● **EXERCISE DETAILS**: Set down the whole listing below exactly. The pictures stay out.

● **EXERCISE DATA**:

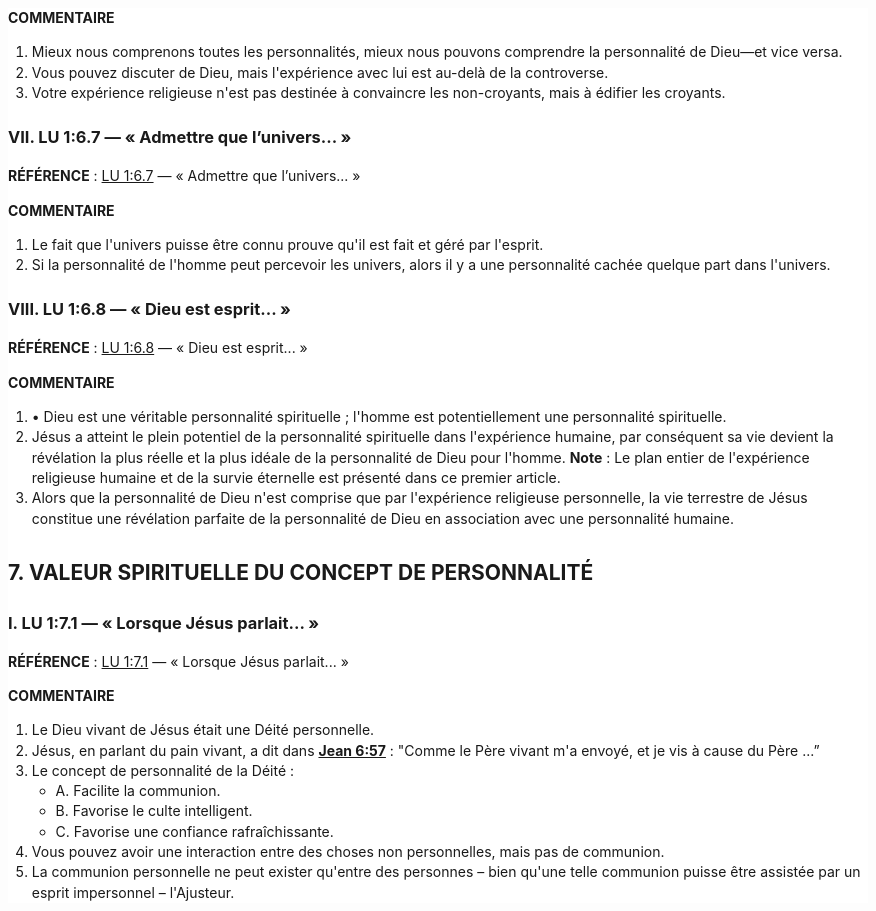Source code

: **COMMENTAIRE** 

1. Mieux nous comprenons toutes les personnalités, mieux nous pouvons comprendre la personnalité de Dieu—et vice versa. 
2. Vous pouvez discuter de Dieu, mais l'expérience avec lui est au-delà de la controverse. 
3. Votre expérience religieuse n'est pas destinée à convaincre les non-croyants, mais à édifier les croyants. 

### VII. LU 1:6.7 — «  Admettre que l’univers... » 

**RÉFÉRENCE** : <a id="s824_16"></a>[LU 1:6.7](/fr/The_Urantia_Book/1#p6_7) — «  Admettre que l’univers... » 

**COMMENTAIRE**

1. Le fait que l'univers puisse être connu prouve qu'il est fait et géré par l'esprit. 
2. Si la personnalité de l'homme peut percevoir les univers, alors il y a une personnalité cachée quelque part dans l'univers. 

### VIII. LU 1:6.8 — « Dieu est esprit... » 

**RÉFÉRENCE** : <a id="s833_16"></a>[LU 1:6.8](/fr/The_Urantia_Book/1#p6_8) — « Dieu est esprit... » 

**COMMENTAIRE** 

1. • Dieu est une véritable personnalité spirituelle ; l'homme est potentiellement une personnalité spirituelle. 
2. Jésus a atteint le plein potentiel de la personnalité spirituelle dans l'expérience humaine, par conséquent sa vie devient la révélation la plus réelle et la plus idéale de la personnalité de Dieu pour l'homme. 
	**Note** : Le plan entier de l'expérience religieuse humaine et de la survie éternelle est présenté dans ce premier article.
3. Alors que la personnalité de Dieu n'est comprise que par l'expérience religieuse personnelle, la vie terrestre de Jésus constitue une révélation parfaite de la personnalité de Dieu en association avec une personnalité humaine. 

## 7. VALEUR SPIRITUELLE DU CONCEPT DE PERSONNALITÉ

### I. LU 1:7.1 — «  Lorsque Jésus parlait... » 

**RÉFÉRENCE** : <a id="s846_16"></a>[LU 1:7.1](/fr/The_Urantia_Book/1#p7_1) — «  Lorsque Jésus parlait... » 

**COMMENTAIRE** 

1. Le Dieu vivant de Jésus était une Déité personnelle. 
2. Jésus, en parlant du pain vivant, a dit dans **[Jean 6:57](/fr/Bible/John/6#v57)** : "Comme le Père vivant m'a envoyé, et je vis à cause du Père ...” 
3. Le concept de personnalité de la Déité : 
	- A. Facilite la communion. 
	- B. Favorise le culte intelligent. 
	- C. Favorise une confiance rafraîchissante.
4. Vous pouvez avoir une interaction entre des choses non personnelles, mais pas de communion. 
5. La communion personnelle ne peut exister qu'entre des personnes – bien qu'une telle communion puisse être assistée par un esprit impersonnel – l'Ajusteur. 
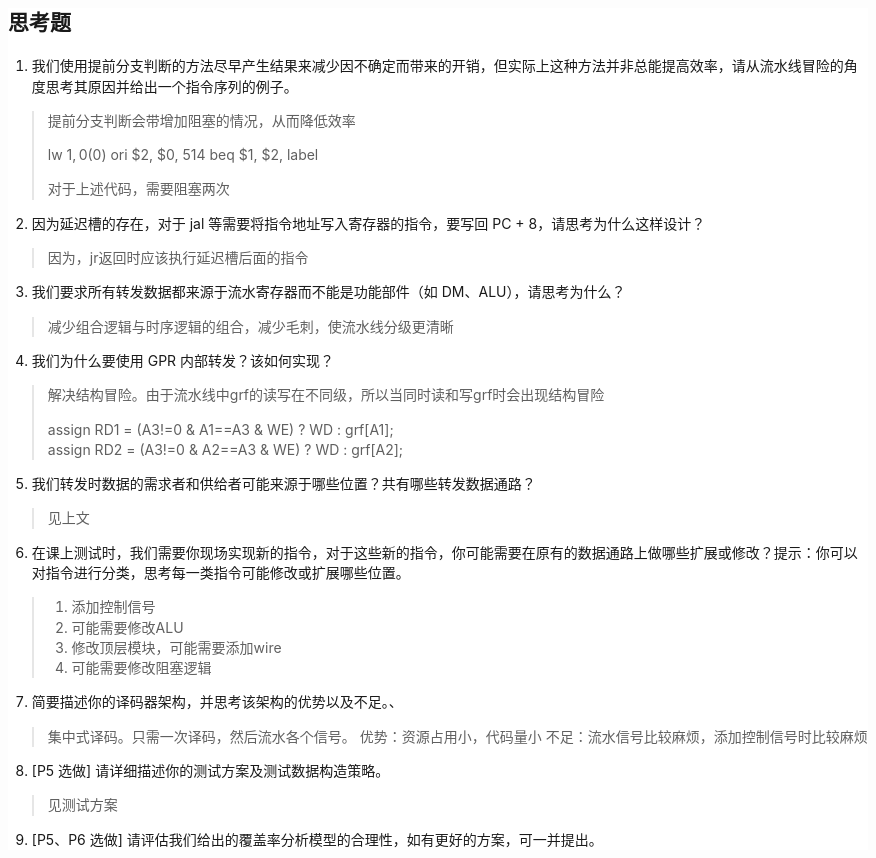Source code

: ## 思考题

1. 我们使用提前分支判断的方法尽早产生结果来减少因不确定而带来的开销，但实际上这种方法并非总能提高效率，请从流水线冒险的角度思考其原因并给出一个指令序列的例子。

>提前分支判断会带增加阻塞的情况，从而降低效率
> 
>	lw $1, 0($0)
>	ori $2, $0, 514	
>	beq $1, $2, label
>		
>	对于上述代码，需要阻塞两次

2. 因为延迟槽的存在，对于 jal 等需要将指令地址写入寄存器的指令，要写回 PC + 8，请思考为什么这样设计？

>因为，jr返回时应该执行延迟槽后面的指令

3.  我们要求所有转发数据都来源于流水寄存器而不能是功能部件（如 DM、ALU），请思考为什么？

>减少组合逻辑与时序逻辑的组合，减少毛刺，使流水线分级更清晰

4. 我们为什么要使用 GPR 内部转发？该如何实现？

>解决结构冒险。由于流水线中grf的读写在不同级，所以当同时读和写grf时会出现结构冒险
>
>	assign RD1 = (A3!=0 & A1\==A3 & WE) ? WD : grf[A1];  
>	assign RD2 = (A3!=0 & A2\==A3 & WE) ? WD : grf[A2];


5. 我们转发时数据的需求者和供给者可能来源于哪些位置？共有哪些转发数据通路？

>见上文

6. 在课上测试时，我们需要你现场实现新的指令，对于这些新的指令，你可能需要在原有的数据通路上做哪些扩展或修改？提示：你可以对指令进行分类，思考每一类指令可能修改或扩展哪些位置。

>1. 添加控制信号
>2. 可能需要修改ALU
>3. 修改顶层模块，可能需要添加wire
>4. 可能需要修改阻塞逻辑

7. 简要描述你的译码器架构，并思考该架构的优势以及不足。、

>集中式译码。只需一次译码，然后流水各个信号。
> 优势：资源占用小，代码量小
> 不足：流水信号比较麻烦，添加控制信号时比较麻烦

8. [P5 选做] 请详细描述你的测试方案及测试数据构造策略。

>见测试方案

9. [P5、P6 选做] 请评估我们给出的覆盖率分析模型的合理性，如有更好的方案，可一并提出。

● **TASK ANSWER**:
Source code

: **COMMENTAIRE** 

1. Mieux nous comprenons toutes les personnalités, mieux nous pouvons comprendre la personnalité de Dieu—et vice versa. 
2. Vous pouvez discuter de Dieu, mais l'expérience avec lui est au-delà de la controverse. 
3. Votre expérience religieuse n'est pas destinée à convaincre les non-croyants, mais à édifier les croyants. 

### VII. LU 1:6.7 — «  Admettre que l’univers... » 

**RÉFÉRENCE** : <a id="s824_16"></a>[LU 1:6.7](/fr/The_Urantia_Book/1#p6_7) — «  Admettre que l’univers... » 

**COMMENTAIRE**

1. Le fait que l'univers puisse être connu prouve qu'il est fait et géré par l'esprit. 
2. Si la personnalité de l'homme peut percevoir les univers, alors il y a une personnalité cachée quelque part dans l'univers. 

### VIII. LU 1:6.8 — « Dieu est esprit... » 

**RÉFÉRENCE** : <a id="s833_16"></a>[LU 1:6.8](/fr/The_Urantia_Book/1#p6_8) — « Dieu est esprit... » 

**COMMENTAIRE** 

1. • Dieu est une véritable personnalité spirituelle ; l'homme est potentiellement une personnalité spirituelle. 
2. Jésus a atteint le plein potentiel de la personnalité spirituelle dans l'expérience humaine, par conséquent sa vie devient la révélation la plus réelle et la plus idéale de la personnalité de Dieu pour l'homme. 
	**Note** : Le plan entier de l'expérience religieuse humaine et de la survie éternelle est présenté dans ce premier article.
3. Alors que la personnalité de Dieu n'est comprise que par l'expérience religieuse personnelle, la vie terrestre de Jésus constitue une révélation parfaite de la personnalité de Dieu en association avec une personnalité humaine. 

## 7. VALEUR SPIRITUELLE DU CONCEPT DE PERSONNALITÉ

### I. LU 1:7.1 — «  Lorsque Jésus parlait... » 

**RÉFÉRENCE** : <a id="s846_16"></a>[LU 1:7.1](/fr/The_Urantia_Book/1#p7_1) — «  Lorsque Jésus parlait... » 

**COMMENTAIRE** 

1. Le Dieu vivant de Jésus était une Déité personnelle. 
2. Jésus, en parlant du pain vivant, a dit dans **[Jean 6:57](/fr/Bible/John/6#v57)** : "Comme le Père vivant m'a envoyé, et je vis à cause du Père ...” 
3. Le concept de personnalité de la Déité : 
	- A. Facilite la communion. 
	- B. Favorise le culte intelligent. 
	- C. Favorise une confiance rafraîchissante.
4. Vous pouvez avoir une interaction entre des choses non personnelles, mais pas de communion. 
5. La communion personnelle ne peut exister qu'entre des personnes – bien qu'une telle communion puisse être assistée par un esprit impersonnel – l'Ajusteur. 
Source code

: ## 思考题

1. 我们使用提前分支判断的方法尽早产生结果来减少因不确定而带来的开销，但实际上这种方法并非总能提高效率，请从流水线冒险的角度思考其原因并给出一个指令序列的例子。

>提前分支判断会带增加阻塞的情况，从而降低效率
> 
>	lw $1, 0($0)
>	ori $2, $0, 514	
>	beq $1, $2, label
>		
>	对于上述代码，需要阻塞两次

2. 因为延迟槽的存在，对于 jal 等需要将指令地址写入寄存器的指令，要写回 PC + 8，请思考为什么这样设计？

>因为，jr返回时应该执行延迟槽后面的指令

3.  我们要求所有转发数据都来源于流水寄存器而不能是功能部件（如 DM、ALU），请思考为什么？

>减少组合逻辑与时序逻辑的组合，减少毛刺，使流水线分级更清晰

4. 我们为什么要使用 GPR 内部转发？该如何实现？

>解决结构冒险。由于流水线中grf的读写在不同级，所以当同时读和写grf时会出现结构冒险
>
>	assign RD1 = (A3!=0 & A1\==A3 & WE) ? WD : grf[A1];  
>	assign RD2 = (A3!=0 & A2\==A3 & WE) ? WD : grf[A2];


5. 我们转发时数据的需求者和供给者可能来源于哪些位置？共有哪些转发数据通路？

>见上文

6. 在课上测试时，我们需要你现场实现新的指令，对于这些新的指令，你可能需要在原有的数据通路上做哪些扩展或修改？提示：你可以对指令进行分类，思考每一类指令可能修改或扩展哪些位置。

>1. 添加控制信号
>2. 可能需要修改ALU
>3. 修改顶层模块，可能需要添加wire
>4. 可能需要修改阻塞逻辑

7. 简要描述你的译码器架构，并思考该架构的优势以及不足。、

>集中式译码。只需一次译码，然后流水各个信号。
> 优势：资源占用小，代码量小
> 不足：流水信号比较麻烦，添加控制信号时比较麻烦

8. [P5 选做] 请详细描述你的测试方案及测试数据构造策略。

>见测试方案

9. [P5、P6 选做] 请评估我们给出的覆盖率分析模型的合理性，如有更好的方案，可一并提出。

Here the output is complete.